The results show that Concentrate Example 50 and concentrates containing Surfactant System A in combination with the IPA, K/IPA and K salts of glyphosate are less irritating than the commercially available Roundup Weather Max and Roundup Original Max products.
Warm and Cold Temperature Stability Studies of the Surfactant Blends

(35) Samples of Concentrate Example Nos. 1, 2, 15, 16, 17, 18, 19 and 20 were tested for warm and cold temperature stability as follows. For warm temperature stability, a 50.0 gram sample of the glyphosate concentrate was placed in an oven maintained at a temperature of about 54° C. for about 2 weeks.

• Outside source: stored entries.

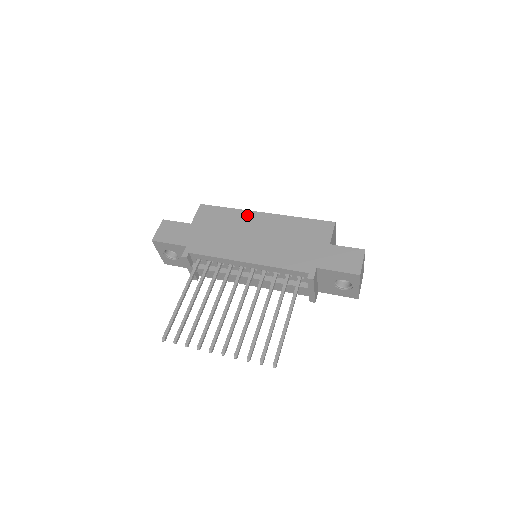
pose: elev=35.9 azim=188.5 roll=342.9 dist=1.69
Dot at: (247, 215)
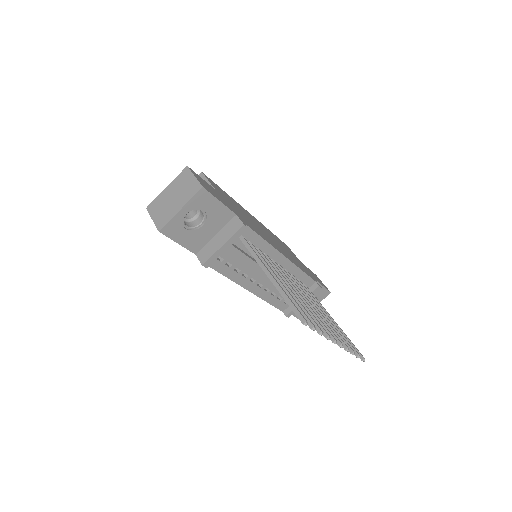
Dot at: (243, 208)
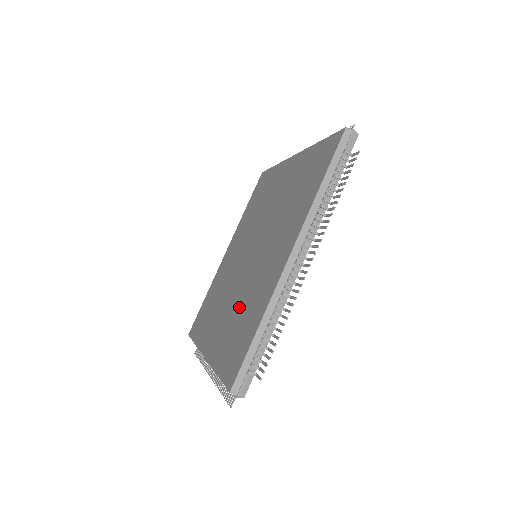
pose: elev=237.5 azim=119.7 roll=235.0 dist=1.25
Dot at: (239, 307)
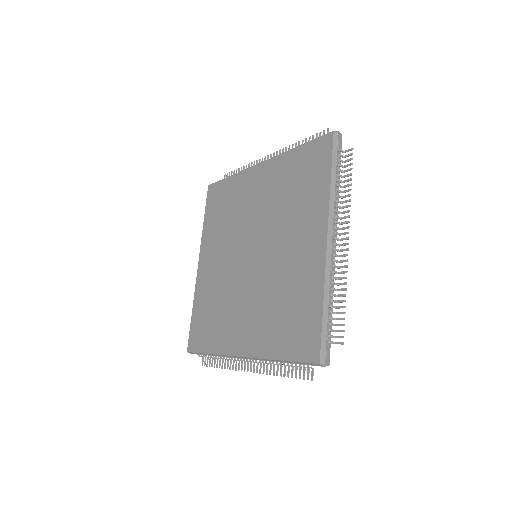
Dot at: (219, 296)
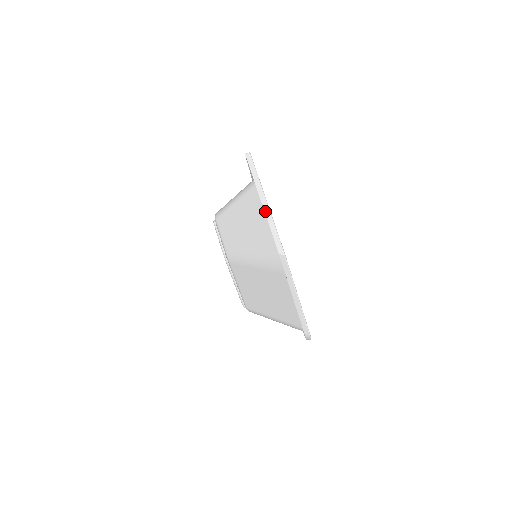
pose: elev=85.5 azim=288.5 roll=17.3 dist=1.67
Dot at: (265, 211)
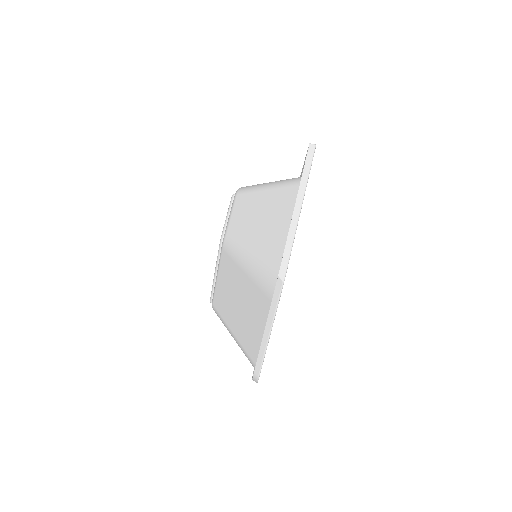
Dot at: (292, 219)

These concentrates did not separate or undergo substantial change in optical clarity over that time period and are therefore deemed to be warm temperature stable.

(36) For cold temperature stability, 50.0 gram samples of Concentrate Example Nos. 1, 2, 15, 16, 17, 18, 19 and 20 were placed in a refrigerator maintained at a temperature of about 2° C. for about 4 weeks. The concentrates did not separate or have precipitates in them. The concentrates were removed from the refrigerator and allowed to equilibrate to room temperature, about 20-25° C. Upon equilibration of the temperature of the samples, no separation or substantial change in the optical clarity of the concentrates occurred.